Job item:
Locate each line in the records below that contains the string "contato", matching case exactly, and copy those lines.

Task input:
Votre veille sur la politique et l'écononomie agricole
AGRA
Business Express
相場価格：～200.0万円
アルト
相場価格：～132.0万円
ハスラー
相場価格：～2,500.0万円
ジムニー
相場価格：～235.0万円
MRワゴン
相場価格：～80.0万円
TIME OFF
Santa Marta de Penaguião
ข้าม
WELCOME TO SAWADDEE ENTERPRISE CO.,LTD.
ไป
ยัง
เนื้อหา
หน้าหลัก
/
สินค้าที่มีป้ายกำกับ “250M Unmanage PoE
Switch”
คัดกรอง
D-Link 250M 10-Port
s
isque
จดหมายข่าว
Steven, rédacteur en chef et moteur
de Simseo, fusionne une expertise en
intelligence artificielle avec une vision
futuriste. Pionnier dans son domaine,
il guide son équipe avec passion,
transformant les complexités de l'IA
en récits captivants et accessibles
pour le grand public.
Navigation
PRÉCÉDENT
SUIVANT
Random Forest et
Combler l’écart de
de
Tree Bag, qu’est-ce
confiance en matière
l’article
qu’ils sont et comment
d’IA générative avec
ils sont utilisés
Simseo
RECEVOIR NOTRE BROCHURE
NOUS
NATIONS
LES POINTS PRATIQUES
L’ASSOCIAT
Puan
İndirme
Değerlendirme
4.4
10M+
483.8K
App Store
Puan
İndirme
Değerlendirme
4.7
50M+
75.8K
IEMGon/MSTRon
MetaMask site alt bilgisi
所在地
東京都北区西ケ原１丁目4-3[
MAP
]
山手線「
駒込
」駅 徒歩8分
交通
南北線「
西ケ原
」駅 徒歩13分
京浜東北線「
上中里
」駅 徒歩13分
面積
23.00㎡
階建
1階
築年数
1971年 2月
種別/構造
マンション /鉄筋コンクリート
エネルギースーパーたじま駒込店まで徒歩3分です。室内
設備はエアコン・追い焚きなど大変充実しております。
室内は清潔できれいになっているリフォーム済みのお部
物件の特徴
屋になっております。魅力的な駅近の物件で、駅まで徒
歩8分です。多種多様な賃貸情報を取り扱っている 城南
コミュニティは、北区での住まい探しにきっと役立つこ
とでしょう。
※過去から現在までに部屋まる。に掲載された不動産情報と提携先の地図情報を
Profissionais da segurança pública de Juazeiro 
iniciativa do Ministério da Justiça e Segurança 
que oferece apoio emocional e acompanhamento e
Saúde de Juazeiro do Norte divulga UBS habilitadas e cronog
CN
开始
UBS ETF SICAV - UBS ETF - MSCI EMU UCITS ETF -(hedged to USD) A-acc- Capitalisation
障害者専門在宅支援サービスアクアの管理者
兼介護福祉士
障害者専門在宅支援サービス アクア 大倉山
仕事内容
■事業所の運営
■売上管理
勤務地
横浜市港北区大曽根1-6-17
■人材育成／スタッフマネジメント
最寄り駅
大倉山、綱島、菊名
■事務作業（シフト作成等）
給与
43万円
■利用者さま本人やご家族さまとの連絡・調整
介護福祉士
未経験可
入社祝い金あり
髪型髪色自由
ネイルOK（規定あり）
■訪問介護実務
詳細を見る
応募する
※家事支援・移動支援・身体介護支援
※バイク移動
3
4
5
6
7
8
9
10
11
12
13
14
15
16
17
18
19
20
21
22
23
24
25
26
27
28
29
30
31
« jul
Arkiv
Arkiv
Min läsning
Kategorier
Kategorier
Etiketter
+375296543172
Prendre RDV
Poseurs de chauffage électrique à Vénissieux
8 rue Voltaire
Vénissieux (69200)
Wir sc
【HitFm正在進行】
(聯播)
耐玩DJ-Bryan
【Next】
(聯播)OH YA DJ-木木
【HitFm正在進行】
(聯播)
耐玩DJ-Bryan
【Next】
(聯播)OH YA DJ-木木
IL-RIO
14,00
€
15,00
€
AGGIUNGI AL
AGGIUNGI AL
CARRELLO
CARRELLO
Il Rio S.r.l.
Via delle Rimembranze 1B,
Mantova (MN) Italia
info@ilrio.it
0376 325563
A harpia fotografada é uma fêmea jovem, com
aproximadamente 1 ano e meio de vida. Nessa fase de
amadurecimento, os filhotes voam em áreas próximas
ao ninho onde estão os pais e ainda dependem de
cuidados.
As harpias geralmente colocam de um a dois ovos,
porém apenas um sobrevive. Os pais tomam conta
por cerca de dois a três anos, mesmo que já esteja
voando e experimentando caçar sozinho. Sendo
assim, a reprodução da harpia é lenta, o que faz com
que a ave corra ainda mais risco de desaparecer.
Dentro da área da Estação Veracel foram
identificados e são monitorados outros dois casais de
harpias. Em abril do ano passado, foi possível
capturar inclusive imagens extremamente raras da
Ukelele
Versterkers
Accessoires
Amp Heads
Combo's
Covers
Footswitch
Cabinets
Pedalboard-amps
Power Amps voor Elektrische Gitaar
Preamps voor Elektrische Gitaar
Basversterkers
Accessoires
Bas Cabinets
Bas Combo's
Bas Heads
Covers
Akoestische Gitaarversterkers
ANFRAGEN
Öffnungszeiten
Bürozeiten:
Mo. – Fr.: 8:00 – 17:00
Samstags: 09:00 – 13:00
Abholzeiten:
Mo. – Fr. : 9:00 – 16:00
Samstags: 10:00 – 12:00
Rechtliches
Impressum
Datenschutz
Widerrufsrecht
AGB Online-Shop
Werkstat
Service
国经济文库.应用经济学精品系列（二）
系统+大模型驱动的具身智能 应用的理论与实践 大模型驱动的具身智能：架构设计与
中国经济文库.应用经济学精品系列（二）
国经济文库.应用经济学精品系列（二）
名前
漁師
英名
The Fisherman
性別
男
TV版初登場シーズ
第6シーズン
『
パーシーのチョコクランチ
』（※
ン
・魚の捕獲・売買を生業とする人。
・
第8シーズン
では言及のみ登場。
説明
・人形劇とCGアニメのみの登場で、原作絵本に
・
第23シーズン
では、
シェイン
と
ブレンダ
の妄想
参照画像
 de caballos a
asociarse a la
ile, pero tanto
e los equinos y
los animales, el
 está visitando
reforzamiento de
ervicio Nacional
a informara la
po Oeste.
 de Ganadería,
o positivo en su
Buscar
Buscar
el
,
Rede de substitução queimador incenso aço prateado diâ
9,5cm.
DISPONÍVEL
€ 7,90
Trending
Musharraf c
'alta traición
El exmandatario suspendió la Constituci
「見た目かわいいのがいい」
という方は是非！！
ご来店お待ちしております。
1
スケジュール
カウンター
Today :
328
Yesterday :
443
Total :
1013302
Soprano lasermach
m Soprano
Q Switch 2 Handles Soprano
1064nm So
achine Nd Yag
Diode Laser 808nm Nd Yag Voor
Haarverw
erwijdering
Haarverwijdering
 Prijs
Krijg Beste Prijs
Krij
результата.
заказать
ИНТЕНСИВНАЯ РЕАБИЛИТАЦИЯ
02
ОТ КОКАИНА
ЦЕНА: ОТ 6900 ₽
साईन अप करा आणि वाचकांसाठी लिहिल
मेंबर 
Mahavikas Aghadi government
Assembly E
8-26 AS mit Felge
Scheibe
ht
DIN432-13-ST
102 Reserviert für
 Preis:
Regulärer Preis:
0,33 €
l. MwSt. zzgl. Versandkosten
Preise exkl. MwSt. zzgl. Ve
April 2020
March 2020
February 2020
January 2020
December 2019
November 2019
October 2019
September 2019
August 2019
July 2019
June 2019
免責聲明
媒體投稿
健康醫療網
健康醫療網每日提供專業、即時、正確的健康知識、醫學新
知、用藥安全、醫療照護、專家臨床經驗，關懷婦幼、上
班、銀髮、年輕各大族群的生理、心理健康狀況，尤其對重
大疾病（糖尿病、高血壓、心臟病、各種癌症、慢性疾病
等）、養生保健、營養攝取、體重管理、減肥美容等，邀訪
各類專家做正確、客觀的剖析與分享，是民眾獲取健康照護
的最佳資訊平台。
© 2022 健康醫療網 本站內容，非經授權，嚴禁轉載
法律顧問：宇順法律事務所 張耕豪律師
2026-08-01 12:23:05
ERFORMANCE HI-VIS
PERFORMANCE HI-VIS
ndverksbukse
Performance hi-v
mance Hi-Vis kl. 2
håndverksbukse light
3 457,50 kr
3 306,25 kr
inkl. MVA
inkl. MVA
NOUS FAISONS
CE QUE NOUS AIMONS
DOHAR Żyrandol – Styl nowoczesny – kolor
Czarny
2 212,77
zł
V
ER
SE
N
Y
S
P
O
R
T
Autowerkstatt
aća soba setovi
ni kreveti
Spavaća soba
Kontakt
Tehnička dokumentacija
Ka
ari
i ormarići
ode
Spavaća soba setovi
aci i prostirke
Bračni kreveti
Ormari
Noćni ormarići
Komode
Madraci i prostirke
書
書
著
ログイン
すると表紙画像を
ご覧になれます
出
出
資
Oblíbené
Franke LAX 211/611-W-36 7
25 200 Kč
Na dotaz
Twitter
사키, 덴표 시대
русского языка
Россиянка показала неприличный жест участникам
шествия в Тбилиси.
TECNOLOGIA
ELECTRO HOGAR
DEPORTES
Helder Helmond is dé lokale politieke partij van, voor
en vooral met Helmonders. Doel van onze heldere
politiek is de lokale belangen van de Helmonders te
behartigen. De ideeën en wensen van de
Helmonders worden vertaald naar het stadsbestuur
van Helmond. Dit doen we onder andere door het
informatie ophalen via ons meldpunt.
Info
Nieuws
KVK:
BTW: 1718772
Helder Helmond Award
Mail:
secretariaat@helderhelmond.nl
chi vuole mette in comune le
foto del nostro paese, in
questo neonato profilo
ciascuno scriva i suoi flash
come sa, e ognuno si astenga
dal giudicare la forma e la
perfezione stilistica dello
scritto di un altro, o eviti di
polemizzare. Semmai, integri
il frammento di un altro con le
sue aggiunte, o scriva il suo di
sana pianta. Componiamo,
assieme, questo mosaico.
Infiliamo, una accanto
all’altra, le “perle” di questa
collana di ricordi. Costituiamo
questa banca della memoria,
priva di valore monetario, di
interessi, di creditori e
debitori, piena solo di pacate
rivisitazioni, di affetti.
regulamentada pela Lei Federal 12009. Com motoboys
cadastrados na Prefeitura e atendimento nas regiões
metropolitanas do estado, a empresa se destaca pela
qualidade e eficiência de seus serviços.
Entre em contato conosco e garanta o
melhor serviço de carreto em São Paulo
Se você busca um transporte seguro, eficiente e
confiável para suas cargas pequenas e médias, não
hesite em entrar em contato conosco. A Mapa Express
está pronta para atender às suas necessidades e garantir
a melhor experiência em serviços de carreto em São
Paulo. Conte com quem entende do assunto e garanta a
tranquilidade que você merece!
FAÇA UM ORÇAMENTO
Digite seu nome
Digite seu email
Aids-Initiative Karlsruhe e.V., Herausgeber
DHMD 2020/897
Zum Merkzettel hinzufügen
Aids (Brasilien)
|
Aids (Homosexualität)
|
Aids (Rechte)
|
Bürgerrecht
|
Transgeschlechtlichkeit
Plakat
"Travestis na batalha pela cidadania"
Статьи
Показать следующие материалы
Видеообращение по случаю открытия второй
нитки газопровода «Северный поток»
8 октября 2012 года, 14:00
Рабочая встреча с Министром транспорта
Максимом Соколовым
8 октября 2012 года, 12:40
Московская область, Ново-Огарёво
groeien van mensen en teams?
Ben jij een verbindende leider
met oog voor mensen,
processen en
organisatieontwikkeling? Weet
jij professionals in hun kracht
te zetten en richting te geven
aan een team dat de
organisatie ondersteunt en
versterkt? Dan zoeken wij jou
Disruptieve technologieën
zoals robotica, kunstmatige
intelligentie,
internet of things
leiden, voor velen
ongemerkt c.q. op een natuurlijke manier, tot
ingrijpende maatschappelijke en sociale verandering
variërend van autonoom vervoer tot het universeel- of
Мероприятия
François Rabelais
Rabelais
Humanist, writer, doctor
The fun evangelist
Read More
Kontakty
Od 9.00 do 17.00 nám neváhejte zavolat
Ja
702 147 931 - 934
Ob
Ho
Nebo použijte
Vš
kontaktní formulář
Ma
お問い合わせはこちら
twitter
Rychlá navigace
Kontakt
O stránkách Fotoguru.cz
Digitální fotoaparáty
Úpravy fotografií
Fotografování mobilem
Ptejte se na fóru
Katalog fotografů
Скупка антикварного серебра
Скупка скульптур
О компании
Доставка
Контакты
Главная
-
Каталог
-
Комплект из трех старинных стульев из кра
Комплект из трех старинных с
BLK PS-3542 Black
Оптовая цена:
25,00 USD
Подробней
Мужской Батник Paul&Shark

Output below:
Entre em contato conosco e garanta o
hesite em entrar em contato conosco. A Mapa Express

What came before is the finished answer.